50,000 billets ont été subventionnés pour le festival Mozart. Osorio a expliqué que les fonds qui permettent des tarifs aussi attractifs provenaient de la recette des billets (25%) et du budget du Teatro Mayor (25%). Les 50% restants viennent de sponsors professionnels, comme la Banque de Colombie (basée non à Bogotá mais à Medellín) et de compagnies d'assurances. Osorio m'a dit comment Bogotá est devenu le centre de toutes les attentions en Amérique Latine après le déclin de la scène musicale à Caracas. Le secteur économique est intéressé de promouvoir le domaine de la culture et il y a clairement un souhait collectif entre les institutions privées et publiques de Colombie de développer un public pour la musique classique.
Si ce festival avait eu lieu autre part, en Grande-Bretagne par exemple, pour répondre à son but premier d'ouvrir la musique classique à de nouveaux publics et de la rendre "accessible", les promoteurs se seraient concentrés sur des conférences ou des pré-concerts pour expliquer aux gens ce qu'ils vont entendre. Pas là.

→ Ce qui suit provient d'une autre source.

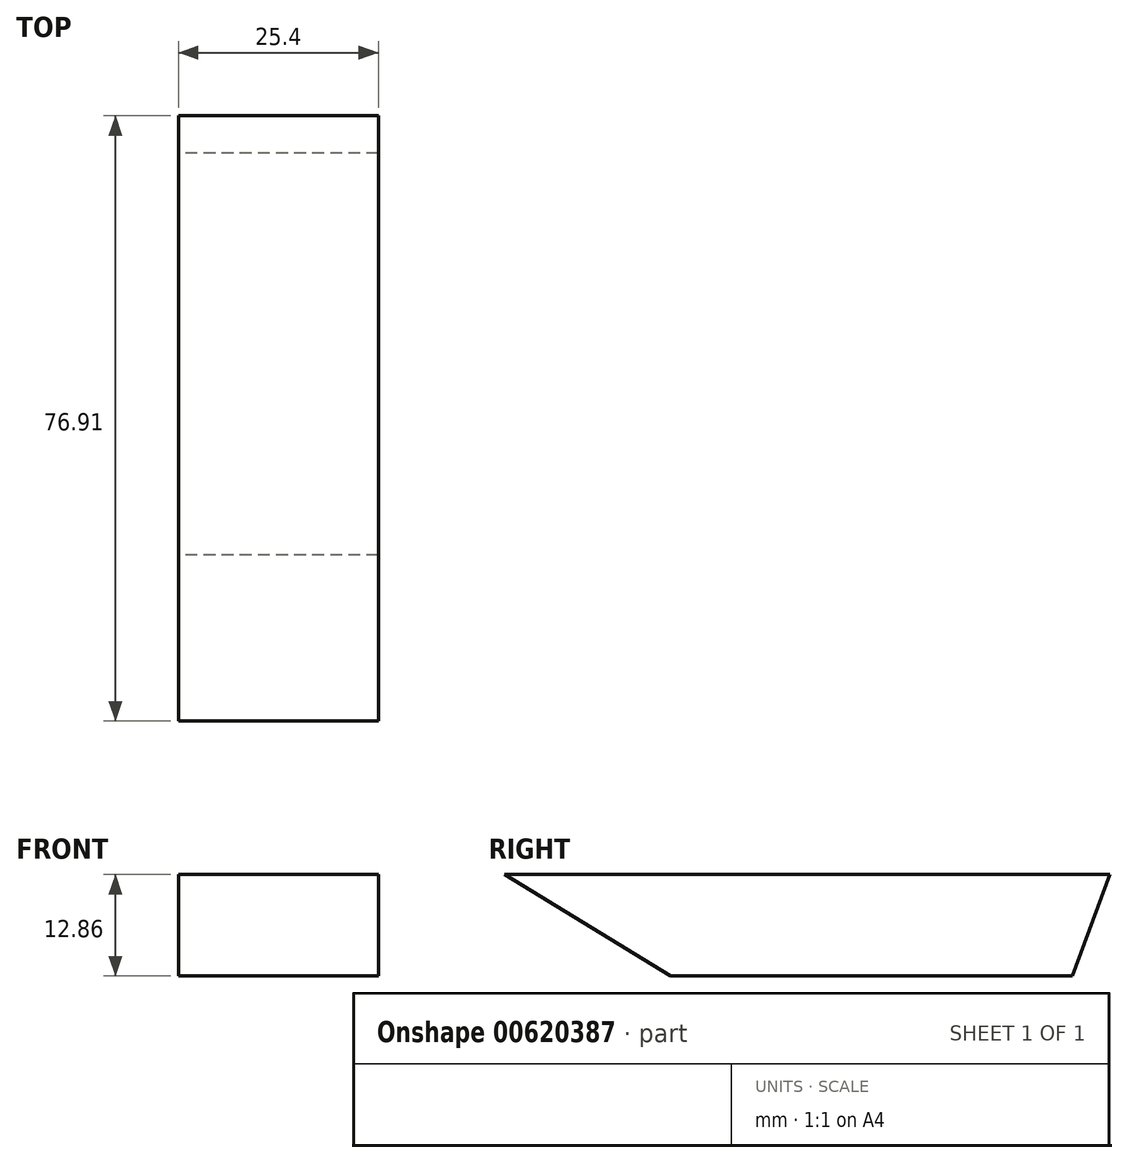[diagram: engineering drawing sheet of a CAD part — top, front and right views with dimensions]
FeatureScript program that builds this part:
annotation { "Feature Type Name" : "Feature", "Feature Type Description" : "" }
export const myFeature = defineFeature(function(context is Context, id is Id, definition is map)
    precondition{}
    {
        {
            var Q0;
            Q0=qCreatedBy(makeId("Right.planeOp"),FACE);
            var sketch = newSketch(context, id + "F0", { "sketchPlane" : qUnion([Q0])});
            skLineSegment(sketch, "E0", {"start": v(0, 0) * mm, "end": v(-51.04, 0) * mm});
            skLineSegment(sketch, "E1", {"start": v(-51.04, 0) * mm, "end": v(-72.14, 12.86) * mm});
            skLineSegment(sketch, "E2", {"start": v(-72.14, 12.86) * mm, "end": v(4.77, 12.86) * mm});
            skLineSegment(sketch, "E3", {"start": v(4.77, 12.86) * mm, "end": v(0, 0) * mm});
            skSolve(sketch);
        }
        {
            var Q0;
            Q0=makeQuery(id+"F0.imprint","IMPRINT",FACE,{"disambiguationData":[TD([[makeQuery(id+"F0.imprint","IMPRINT",EDGE,{"derivedFrom":sQuery(id+"F0.wireOp",EDGE,"E0")}),-1.0]])]});
            extrude(context, id + "F1", {"entities" : qUnion([Q0]), "depth" : 25.4 * mm, "offsetDistance" : 25.4 * mm});
        }
    });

À Bogotá, ils présentent simplement une masse de concerts, distribuent des programmes gratuits à l'entrée... et vous savez quoi ? Les gens affluent en nombre et ils adorent ça.
Espérons que de nombreuses initiatives de ce genre écloreront partout ailleurs, pas seulement en Amérique du Sud, là où il y a un besoin de former de nouveaux publics à la musique classique, ce qui comprend aussi l'Amérique du Nord et l'Europe.
Ces quelques jours ont été incroyables. Je suis sûr d'une chose. Je n'entendrai plus jamais l'Ave verum corpus de la même manière. C'est l'effet que Bogotá a sur vous.